*** Block opens ***

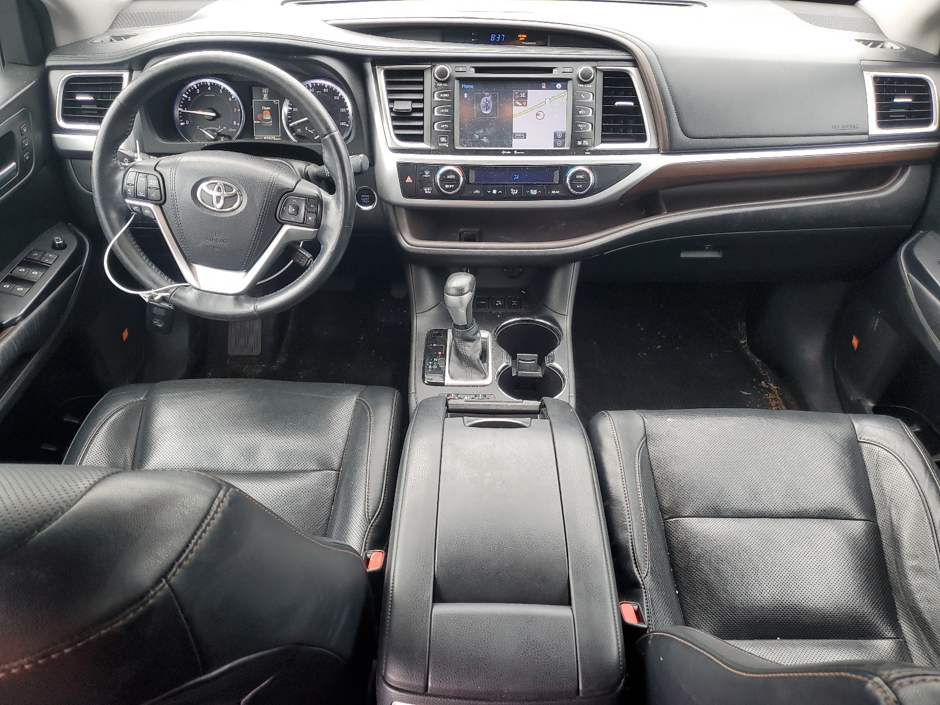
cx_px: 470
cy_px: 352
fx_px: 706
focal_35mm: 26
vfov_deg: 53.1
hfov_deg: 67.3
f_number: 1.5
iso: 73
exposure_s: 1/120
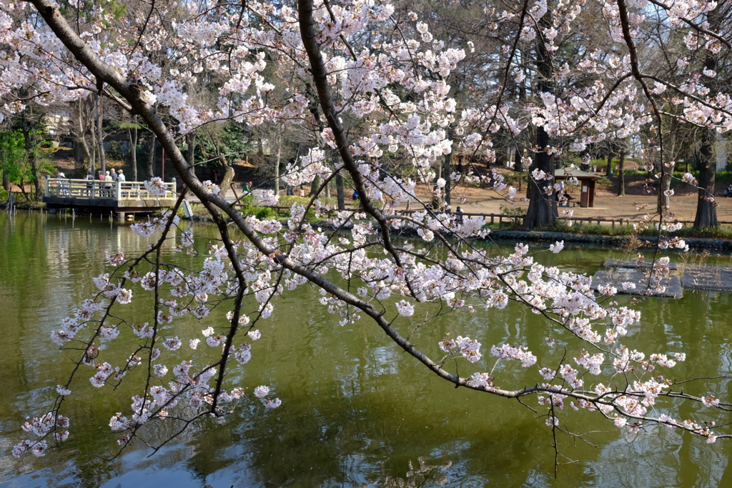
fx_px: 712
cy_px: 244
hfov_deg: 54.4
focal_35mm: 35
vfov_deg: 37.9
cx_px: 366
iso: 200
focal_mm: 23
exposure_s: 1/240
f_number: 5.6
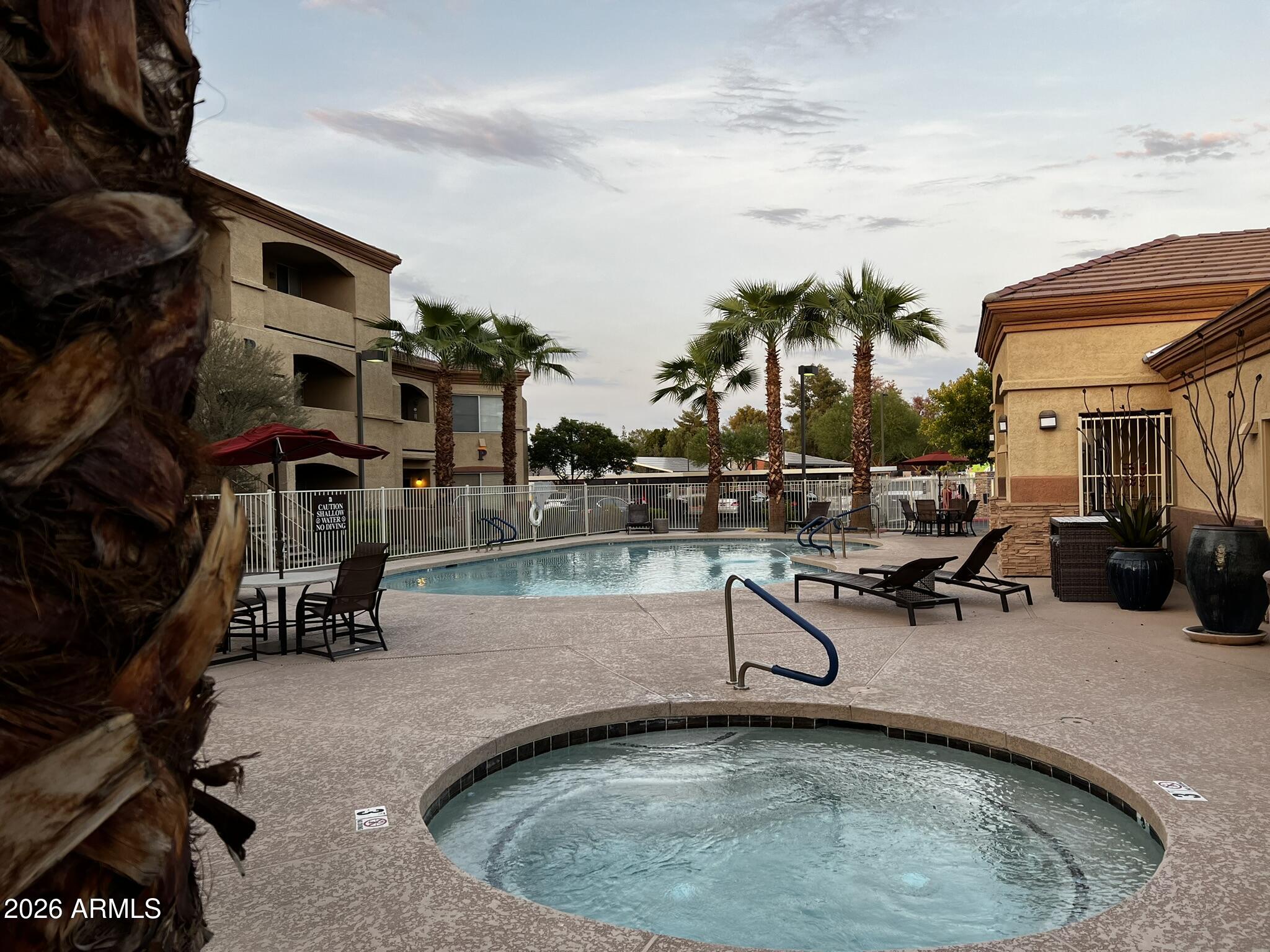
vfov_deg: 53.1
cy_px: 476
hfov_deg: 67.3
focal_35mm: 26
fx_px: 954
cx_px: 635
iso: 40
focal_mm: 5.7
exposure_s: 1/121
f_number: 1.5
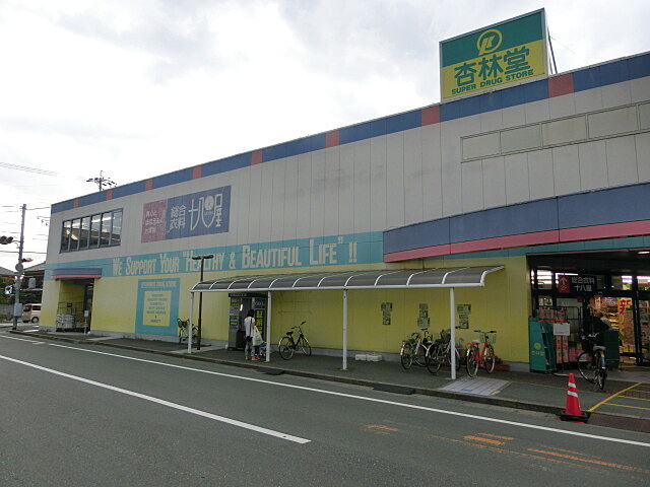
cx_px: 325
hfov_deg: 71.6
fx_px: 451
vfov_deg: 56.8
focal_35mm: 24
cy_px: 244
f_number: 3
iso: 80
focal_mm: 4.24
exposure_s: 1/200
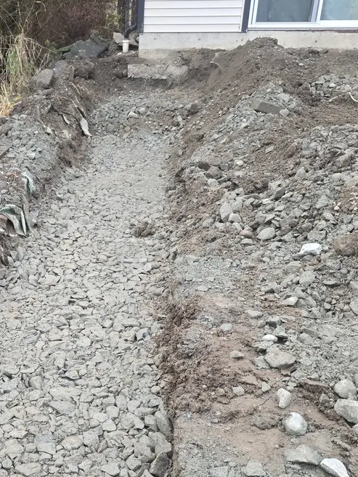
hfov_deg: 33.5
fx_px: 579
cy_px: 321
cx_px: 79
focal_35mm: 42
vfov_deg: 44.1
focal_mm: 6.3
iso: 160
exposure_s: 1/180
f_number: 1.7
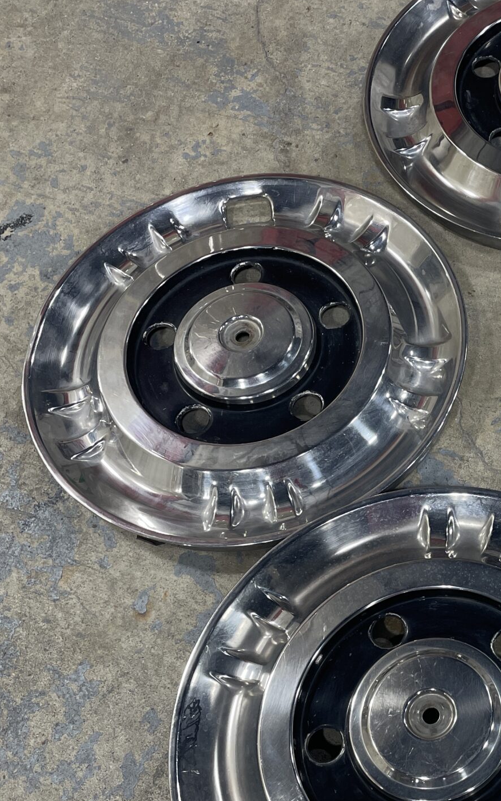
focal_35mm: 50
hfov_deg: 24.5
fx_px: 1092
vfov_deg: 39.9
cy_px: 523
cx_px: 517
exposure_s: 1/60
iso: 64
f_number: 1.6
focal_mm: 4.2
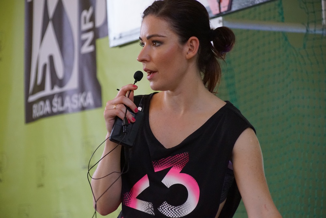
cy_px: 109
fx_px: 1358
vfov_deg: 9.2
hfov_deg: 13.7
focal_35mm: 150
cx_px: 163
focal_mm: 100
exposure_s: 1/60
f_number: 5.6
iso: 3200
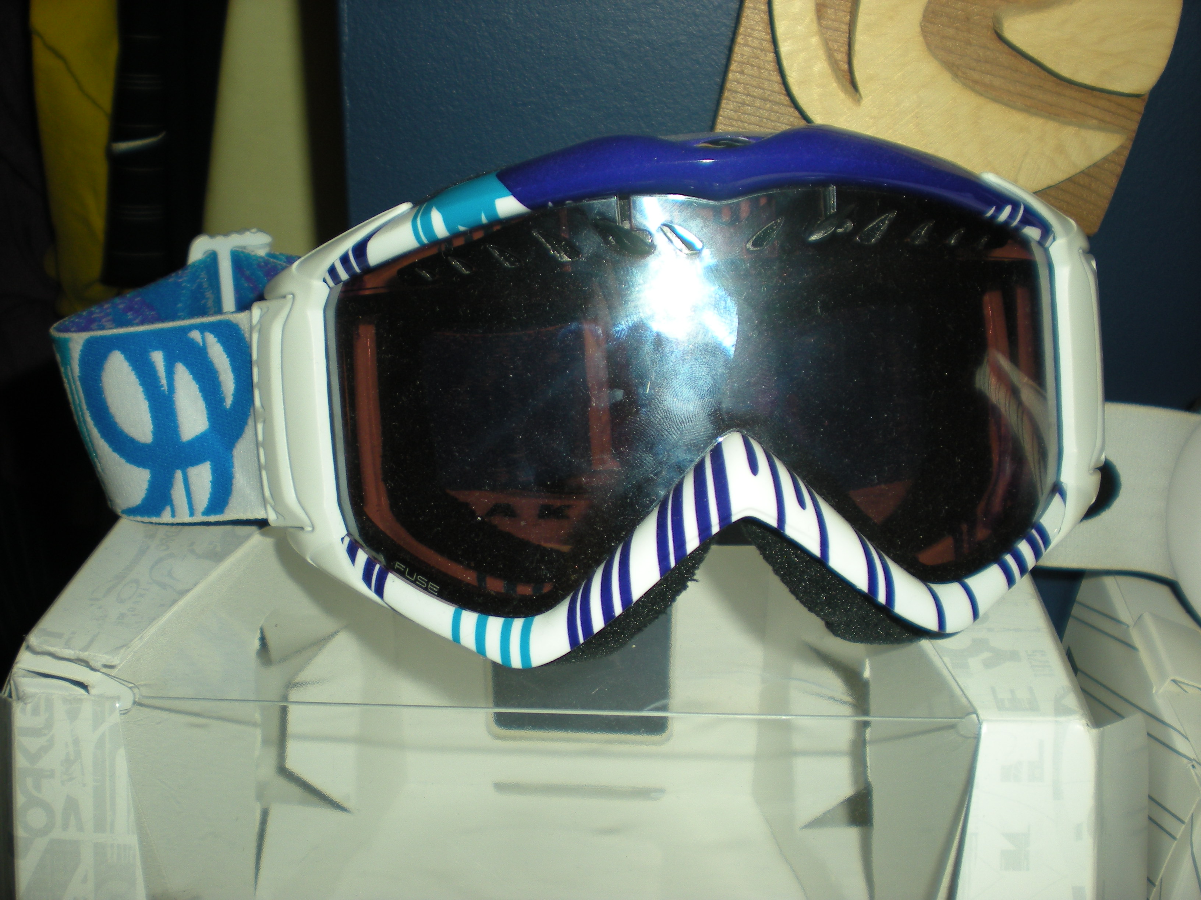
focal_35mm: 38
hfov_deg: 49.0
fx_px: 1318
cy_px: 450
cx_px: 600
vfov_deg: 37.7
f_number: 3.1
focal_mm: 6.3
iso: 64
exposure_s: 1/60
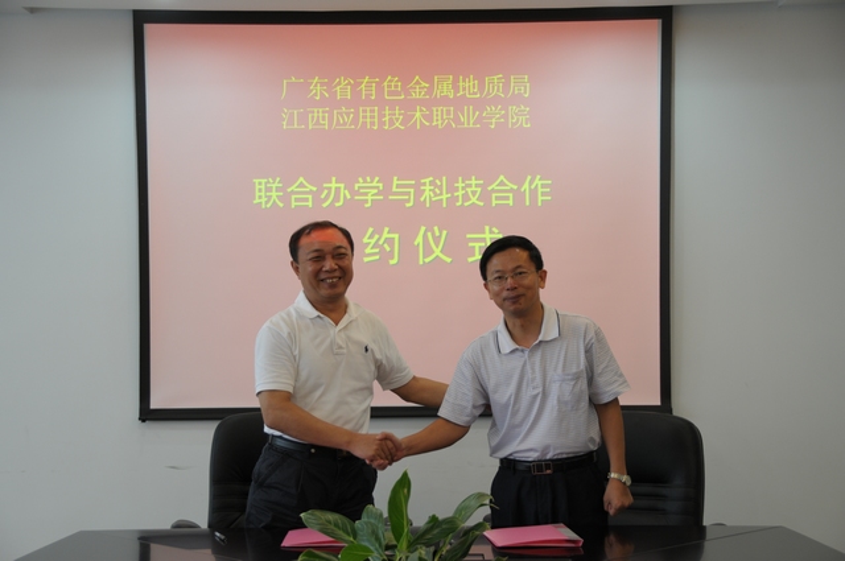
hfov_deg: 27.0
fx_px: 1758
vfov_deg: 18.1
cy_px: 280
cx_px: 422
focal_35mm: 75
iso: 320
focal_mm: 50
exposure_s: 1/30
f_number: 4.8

*** Block closes ***

* _Instruction_: Transcribe each of the records above precisely, with no pictures in the copy.

* _Written response_:
cx_px: 470
cy_px: 352
fx_px: 706
focal_35mm: 26
vfov_deg: 53.1
hfov_deg: 67.3
f_number: 1.5
iso: 73
exposure_s: 1/120
fx_px: 712
cy_px: 244
hfov_deg: 54.4
focal_35mm: 35
vfov_deg: 37.9
cx_px: 366
iso: 200
focal_mm: 23
exposure_s: 1/240
f_number: 5.6
vfov_deg: 53.1
cy_px: 476
hfov_deg: 67.3
focal_35mm: 26
fx_px: 954
cx_px: 635
iso: 40
focal_mm: 5.7
exposure_s: 1/121
f_number: 1.5
cx_px: 325
hfov_deg: 71.6
fx_px: 451
vfov_deg: 56.8
focal_35mm: 24
cy_px: 244
f_number: 3
iso: 80
focal_mm: 4.24
exposure_s: 1/200
hfov_deg: 33.5
fx_px: 579
cy_px: 321
cx_px: 79
focal_35mm: 42
vfov_deg: 44.1
focal_mm: 6.3
iso: 160
exposure_s: 1/180
f_number: 1.7
focal_35mm: 50
hfov_deg: 24.5
fx_px: 1092
vfov_deg: 39.9
cy_px: 523
cx_px: 517
exposure_s: 1/60
iso: 64
f_number: 1.6
focal_mm: 4.2
cy_px: 109
fx_px: 1358
vfov_deg: 9.2
hfov_deg: 13.7
focal_35mm: 150
cx_px: 163
focal_mm: 100
exposure_s: 1/60
f_number: 5.6
iso: 3200
focal_35mm: 38
hfov_deg: 49.0
fx_px: 1318
cy_px: 450
cx_px: 600
vfov_deg: 37.7
f_number: 3.1
focal_mm: 6.3
iso: 64
exposure_s: 1/60
hfov_deg: 27.0
fx_px: 1758
vfov_deg: 18.1
cy_px: 280
cx_px: 422
focal_35mm: 75
iso: 320
focal_mm: 50
exposure_s: 1/30
f_number: 4.8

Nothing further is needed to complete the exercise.